Das Leben – ein Wunder, die Liebe – der Sinn

Eins - Sarah Crossan

Eins
von Sarah Crossan

Bewertet mit 5 Sternen

Tippi und Grace sind siamesische Zwillinge und sie sind ein kleines Wunder, denn sie haben Überlebt. Doch was nun folgt ist das Leben an sich – ihr Leben. Begebenheiten, Begegnungen, Gedanken, Empfindungen. Leben, Erleben, Durchsetzen, Genießen, Lieben, Leiden. Chancen und Grenzen. Alles baut aufeinander auf und hängt voneinander ab. Sie wirken so anders und sind in Wahrheit doch genauso wie wir; wir, die „gesunden“ und „normalen“ Menschen. Doch im Laufe der Handlung wandelt sich diese Einstellung. Wie gehen wir um mit Menschen, die nur augenscheinlich „anders“ sind? Wir sind es, die sie am eigentlichen Leben hindern oder beeinträchtigen. Was ist normal, worauf kommt es dabei an? Für die beiden Mädchen bedeutet daher Leben auch immer Kampf. Das beschämt und macht sehr nachdenklich. Andererseits sind beim Lesen ihrer bewegenden Geschichte Gefühlsduselei und Mitleid fehl am Platz, denn das ist genau das, was sie am wenigsten brauchen. Sie sind stark und sie haben einander. Sie sind Seelenverwandte. Wer von uns kann schon behaupten einen solchen Menschen stets neben sich zu wissen? Offen und unbedarft, genau wie unsere Protagonisten – beneidenswert. Man fragt sich oft „wie machen das die beiden bloß? Wo nehmen sie diese Energie her, diese innere Stabilität? Es sind ja bei Weitem nicht nur die ständigen Blicke, denen sie ausgesetzt sind. Das Schicksal hat voll zugeschlagen. Doch sie nehmen es an, alles, was dazu gehört. Sie machen sich dabei keine Illusionen. Duldsam und zuversichtlich zugleich. Das Hadern gewinnt nie die Oberhand. Mir zumindest haben sie damit viel voraus. Besondere Menschen erkennen sich und finden zueinander. Die Spreu trennt sich ganz von selbst vom Weizen. Das macht manches leichter. Es ist ja so schon schwer genug.

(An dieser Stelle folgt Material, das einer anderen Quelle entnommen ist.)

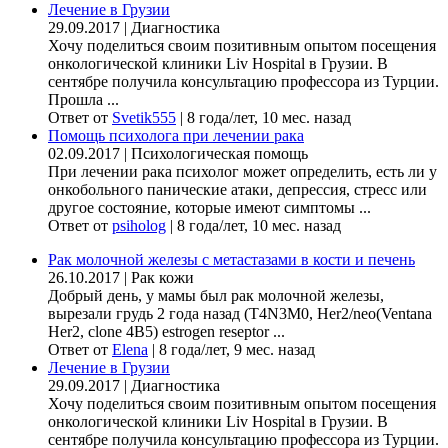
Лечение в Грузии
29.09.2017
|
Диагностика
Хочу поделиться своим позитивным опытом посещения
онкологической клиники Liv Hospital в Грузии. В
сентябре получила консультацию профессора из Турции.
Прошла ...
Ответ от
Svetik555
|
8 года/лет, 10 мес. назад
Помощь психолога при лечении рака
02.09.2017
|
Психологическая помощь
При лечении рака психолог может определить, есть ли у
онкобольного панические атаки, депрессия, стресс или
другое состояние, которые имеют симптомы ...
Ответ от
psiholog
|
8 года/лет, 10 мес. назад
Рак молочной железы с метастазами в кости и печень
26.10.2017
|
Рак кожи
Добрый день, у мамы был рак молочной железы,
вырезали грудь 2 года назад (Т4N3M0, Her2/neo(Ventana
Her2, clone 4B5) estrogen reseptor ...
Ответ от
Elena
|
8 года/лет, 9 мес. назад
Лечение в Грузии
29.09.2017
|
Диагностика
Хочу поделиться своим позитивным опытом посещения
онкологической клиники Liv Hospital в Грузии. В
сентябре получила консультацию профессора из Турции.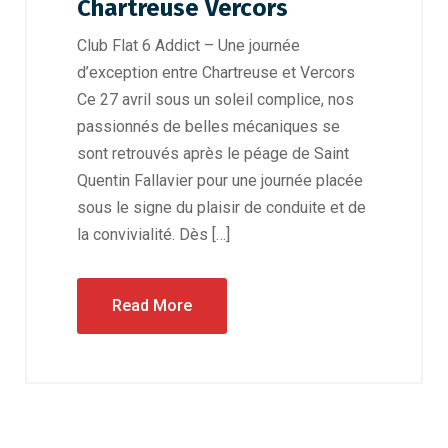
Chartreuse Vercors
Club Flat 6 Addict – Une journée
d’exception entre Chartreuse et Vercors
Ce 27 avril sous un soleil complice, nos
passionnés de belles mécaniques se
sont retrouvés après le péage de Saint
Quentin Fallavier pour une journée placée
sous le signe du plaisir de conduite et de
la convivialité. Dès […]
Read More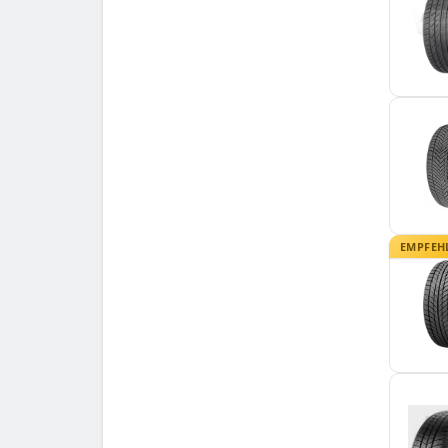
Tristar
1
Tyfoon
1
Uniroyal
1
Victory
2
Viking
2
Vredestein
2
Westlake
3
Yokohama
1
Zeetex
EMPFEH
1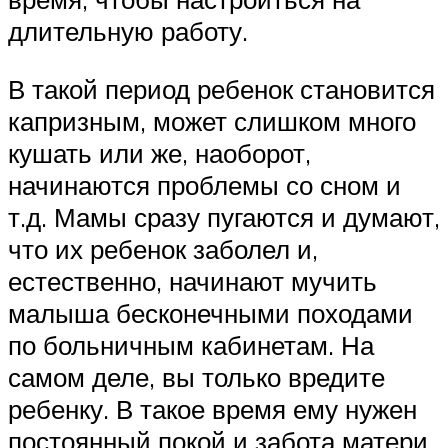
длительную работу.
В такой период ребенок становится
капризным, может слишком много
кушать или же, наоборот,
начинаются проблемы со сном и
т.д. Мамы сразу пугаются и думают,
что их ребенок заболел и,
естественно, начинают мучить
малыша бесконечными походами
по больничным кабинетам. На
самом деле, вы только вредите
ребенку. В такое время ему нужен
постоянный покой и забота матери,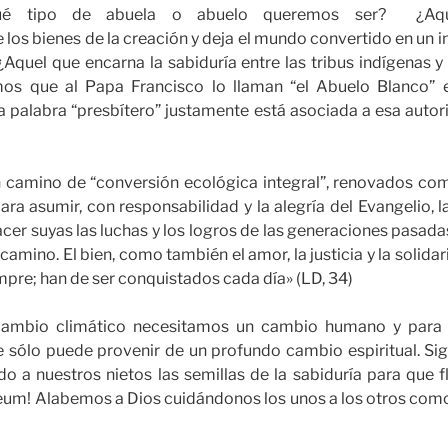
¿Qué tipo de abuela o abuelo queremos ser? ¿Aqu
los bienes de la creación y deja el mundo convertido en un
¿Aquel que encarna la sabiduría entre las tribus indígenas
os que al Papa Francisco lo llaman “el Abuelo Blanco” 
a palabra “presbítero” justamente está asociada a esa autor
 camino de “conversión ecológica integral”, renovados co
para asumir, con responsabilidad y la alegría del Evangelio, 
cer suyas las luchas y los logros de las generaciones pasadas
 camino. El bien, como también el amor, la justicia y la solida
mpre; han de ser conquistados cada día» (LD, 34)
 cambio climático necesitamos un cambio humano y para 
e sólo puede provenir de un profundo cambio espiritual. S
o a nuestros nietos las semillas de la sabiduría para que fl
um! Alabemos a Dios cuidándonos los unos a los otros como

Der aufgebrochene Schreibstil und das besondere Layout mögen für einige Leser irritierend und gewöhnungsbedürftig sein. Für mich hingegen wird so der Roman erst „rund“. Ähnlich dem Aufbau einer Ballade oder eines Gedichtes kommen so die einzelnen Beschreibungen noch mehr zur Geltung. Barrieren und Lücken entstehen, die im wahrsten Sinne des Wortes das geradlinige Lesen behindern. Und genau das ist wohl auch gewollt. Schnappschüsse, Momentaufnahmen. Man kann nichts überlesen. Alles scheint wichtig zu sein, eben auch die kleinen Dinge. Dieses Buch ist eben anders. Es bietet so auch sehr gut die Möglichkeit zu Innehalten. Ein bloßes Durch- oder Hintereinanderweg-Lesen ist nicht so leicht möglich. Es wäre auch der Handlung nicht gerade angemessen. Und das macht es auch besonders; besonders lesenswert. Grace erzählt, spricht zu uns wie in einem Tagebuch. Sie hat uns so viel zu sagen, nicht nur über ihre Schwester. Da ist auch ihre Familie, in der jedes Mitglied mit seinen eigenen Sorgen, Ängsten, Nöten aber auch Träumen zu kämpfen hat. Doch sie sind eine Familie und halten zusammen; mit sehr viel Verständnis und Liebe füreinander. Jeder trägt so mehr oder weniger seinen Teil zum Zusammenhalt dazu bei. Leben und leben lassen. Sie machen es uns vor.